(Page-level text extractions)
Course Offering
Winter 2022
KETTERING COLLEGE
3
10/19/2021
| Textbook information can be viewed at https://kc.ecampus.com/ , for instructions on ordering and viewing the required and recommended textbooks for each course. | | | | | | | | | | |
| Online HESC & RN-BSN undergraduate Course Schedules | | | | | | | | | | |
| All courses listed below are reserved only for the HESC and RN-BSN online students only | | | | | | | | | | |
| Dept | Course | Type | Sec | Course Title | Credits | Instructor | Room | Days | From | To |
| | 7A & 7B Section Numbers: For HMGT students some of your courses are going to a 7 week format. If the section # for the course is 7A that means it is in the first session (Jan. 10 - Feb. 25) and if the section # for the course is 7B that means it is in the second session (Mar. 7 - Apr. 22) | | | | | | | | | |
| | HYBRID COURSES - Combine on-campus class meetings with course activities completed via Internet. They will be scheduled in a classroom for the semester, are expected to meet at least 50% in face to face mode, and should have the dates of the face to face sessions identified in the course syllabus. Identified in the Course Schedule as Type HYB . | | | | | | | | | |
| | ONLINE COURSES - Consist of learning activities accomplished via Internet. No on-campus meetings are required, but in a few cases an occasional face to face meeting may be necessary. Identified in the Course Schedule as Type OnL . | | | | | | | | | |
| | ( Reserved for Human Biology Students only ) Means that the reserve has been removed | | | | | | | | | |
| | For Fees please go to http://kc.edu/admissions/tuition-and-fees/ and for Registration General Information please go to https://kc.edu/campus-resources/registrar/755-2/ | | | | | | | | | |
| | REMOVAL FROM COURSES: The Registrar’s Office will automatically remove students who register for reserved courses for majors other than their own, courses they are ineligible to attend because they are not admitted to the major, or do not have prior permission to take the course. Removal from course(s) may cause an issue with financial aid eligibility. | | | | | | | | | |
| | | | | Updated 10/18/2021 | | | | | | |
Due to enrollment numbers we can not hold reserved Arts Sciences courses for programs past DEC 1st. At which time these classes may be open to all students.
--
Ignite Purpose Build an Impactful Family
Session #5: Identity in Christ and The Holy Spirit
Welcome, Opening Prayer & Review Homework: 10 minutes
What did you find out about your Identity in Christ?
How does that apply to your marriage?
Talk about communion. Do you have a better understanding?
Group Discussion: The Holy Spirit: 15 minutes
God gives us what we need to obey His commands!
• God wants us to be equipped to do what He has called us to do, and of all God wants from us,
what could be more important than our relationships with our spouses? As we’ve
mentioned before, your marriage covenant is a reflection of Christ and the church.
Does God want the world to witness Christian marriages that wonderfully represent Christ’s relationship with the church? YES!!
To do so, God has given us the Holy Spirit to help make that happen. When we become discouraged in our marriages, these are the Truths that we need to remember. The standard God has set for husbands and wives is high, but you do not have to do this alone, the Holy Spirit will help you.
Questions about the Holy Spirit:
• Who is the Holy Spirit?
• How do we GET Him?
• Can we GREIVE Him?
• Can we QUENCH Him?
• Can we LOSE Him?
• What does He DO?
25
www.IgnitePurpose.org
...
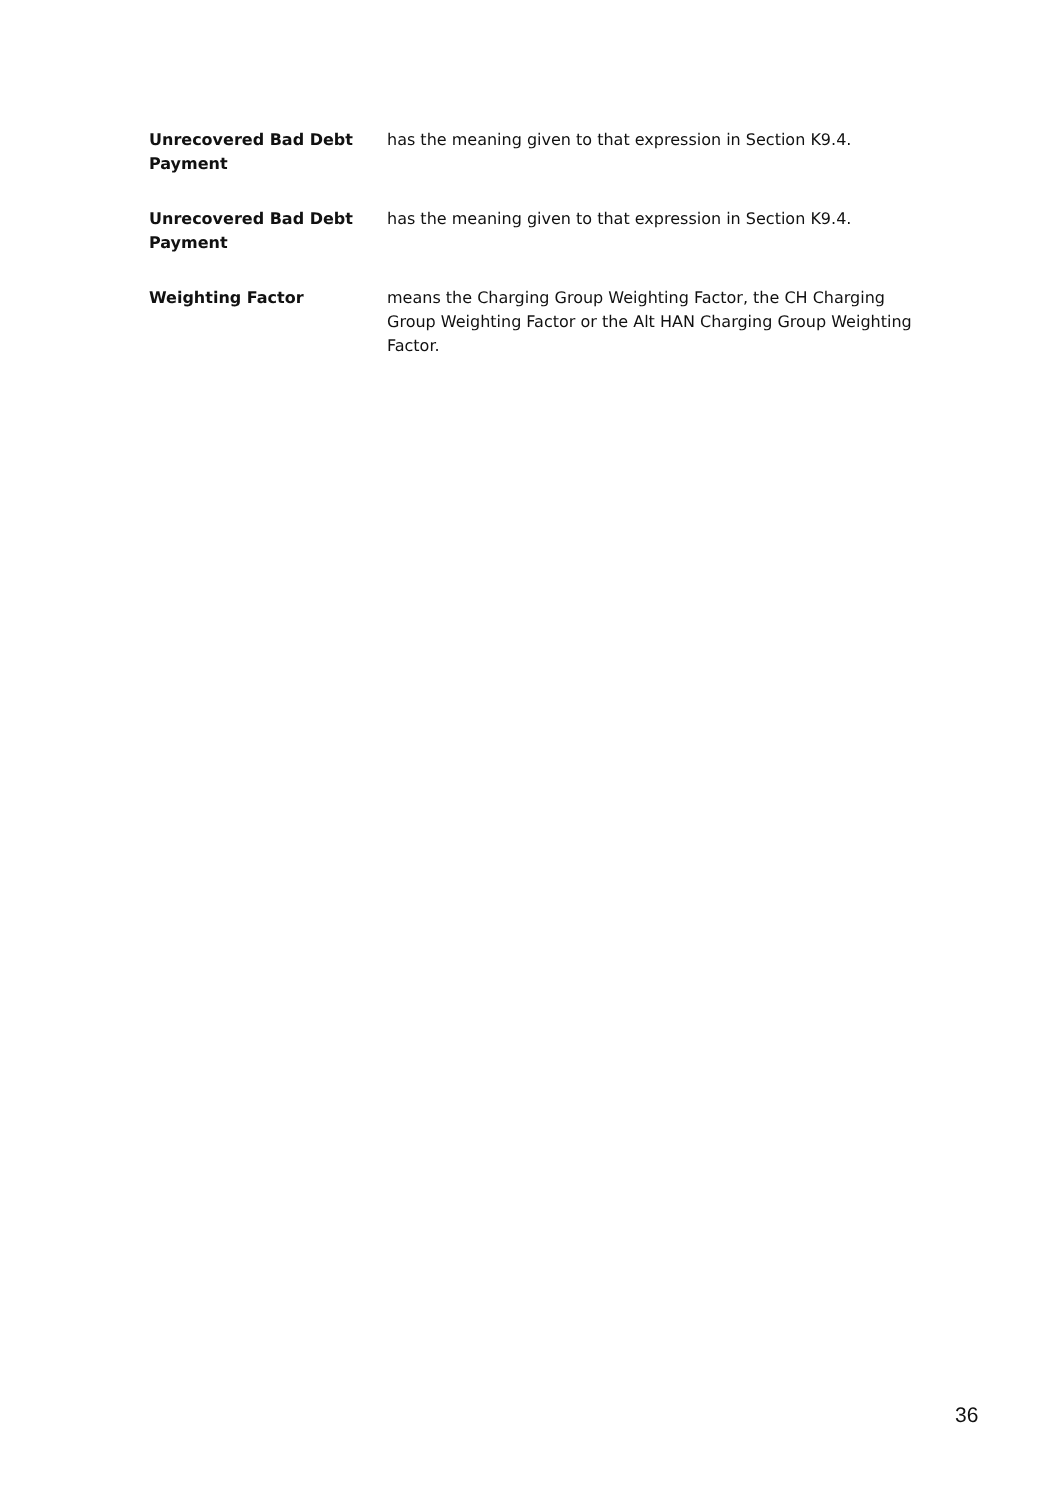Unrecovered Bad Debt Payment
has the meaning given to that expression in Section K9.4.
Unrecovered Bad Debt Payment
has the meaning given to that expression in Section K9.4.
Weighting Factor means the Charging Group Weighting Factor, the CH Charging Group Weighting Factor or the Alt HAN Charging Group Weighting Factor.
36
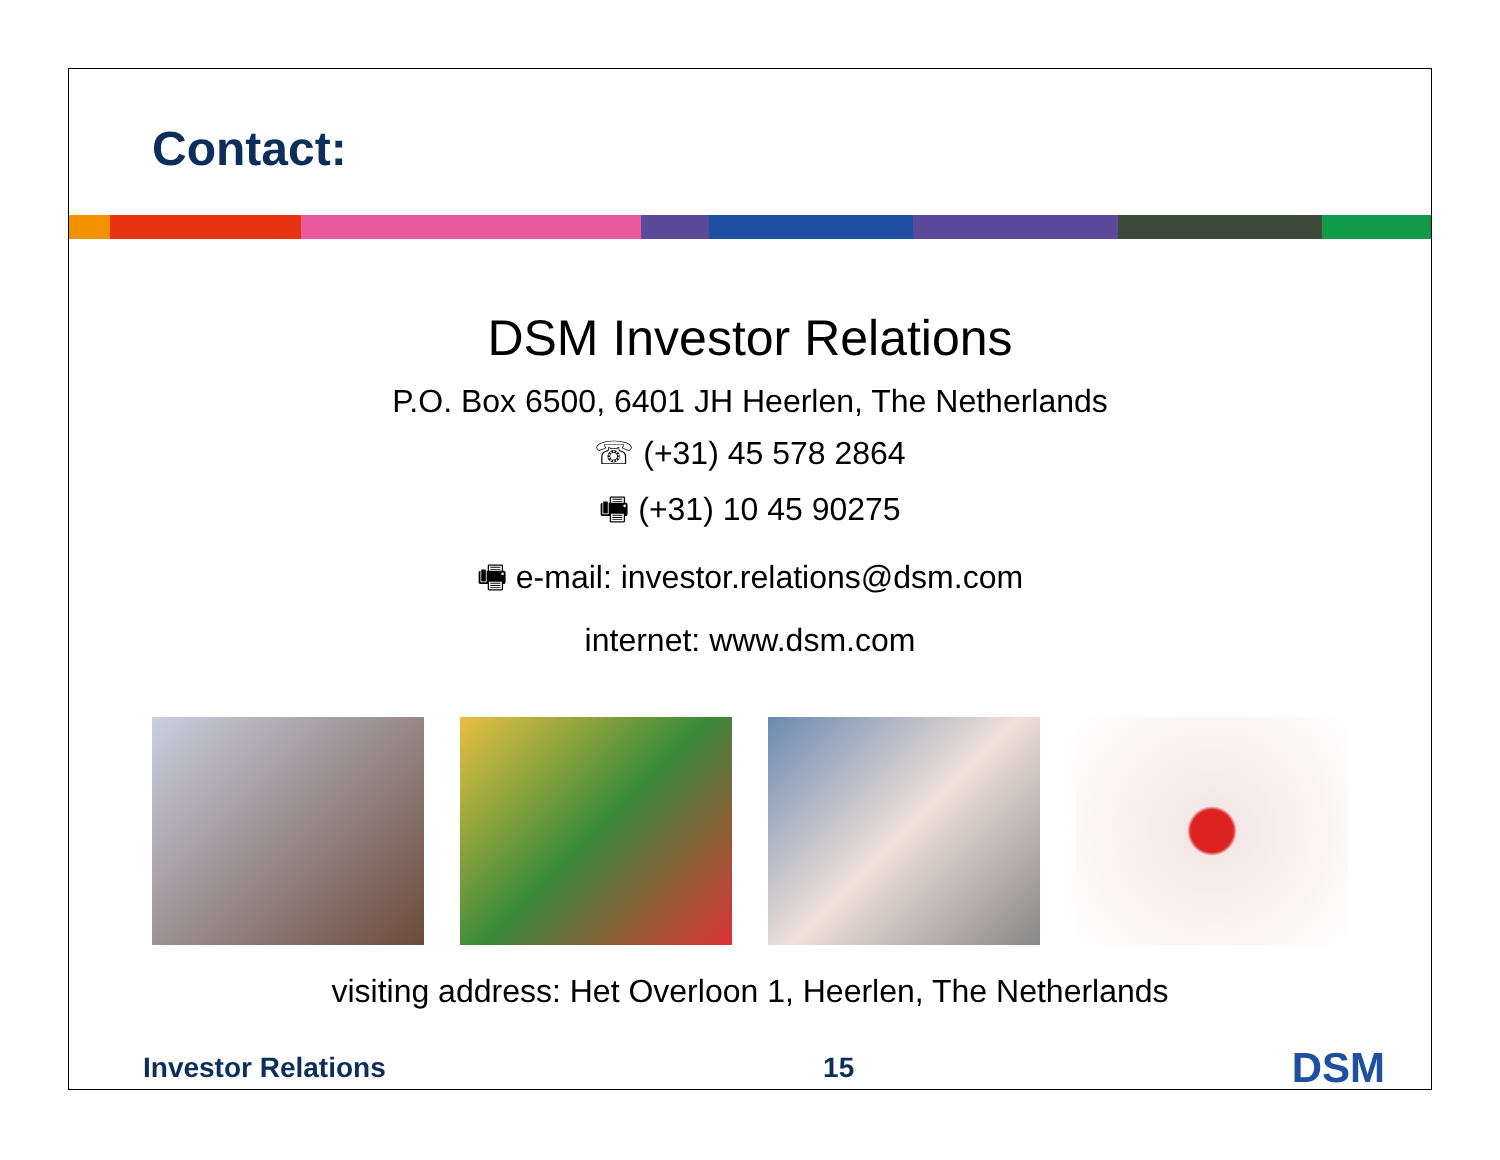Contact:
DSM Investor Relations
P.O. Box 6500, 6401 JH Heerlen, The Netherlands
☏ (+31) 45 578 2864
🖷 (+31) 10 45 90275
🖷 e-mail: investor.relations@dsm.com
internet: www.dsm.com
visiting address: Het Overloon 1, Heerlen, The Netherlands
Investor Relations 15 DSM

> **TASK INSTRUCTIONS**:
Restate word for word the lines of the data above, starting at the line containing "Textbook information can" and ending at the line containing "For Fees please", both included, and nothing more.

> **RESPONSE FOR THIS EXERCISE**:
| Textbook information can be viewed at https://kc.ecampus.com/ , for instructions on ordering and viewing the required and recommended textbooks for each course. | | | | | | | | | | |
| Online HESC & RN-BSN undergraduate Course Schedules | | | | | | | | | | |
| All courses listed below are reserved only for the HESC and RN-BSN online students only | | | | | | | | | | |
| Dept | Course | Type | Sec | Course Title | Credits | Instructor | Room | Days | From | To |
| | 7A & 7B Section Numbers: For HMGT students some of your courses are going to a 7 week format. If the section # for the course is 7A that means it is in the first session (Jan. 10 - Feb. 25) and if the section # for the course is 7B that means it is in the second session (Mar. 7 - Apr. 22) | | | | | | | | | |
| | HYBRID COURSES - Combine on-campus class meetings with course activities completed via Internet. They will be scheduled in a classroom for the semester, are expected to meet at least 50% in face to face mode, and should have the dates of the face to face sessions identified in the course syllabus. Identified in the Course Schedule as Type HYB . | | | | | | | | | |
| | ONLINE COURSES - Consist of learning activities accomplished via Internet. No on-campus meetings are required, but in a few cases an occasional face to face meeting may be necessary. Identified in the Course Schedule as Type OnL . | | | | | | | | | |
| | ( Reserved for Human Biology Students only ) Means that the reserve has been removed | | | | | | | | | |
| | For Fees please go to http://kc.edu/admissions/tuition-and-fees/ and for Registration General Information please go to https://kc.edu/campus-resources/registrar/755-2/ | | | | | | | | | |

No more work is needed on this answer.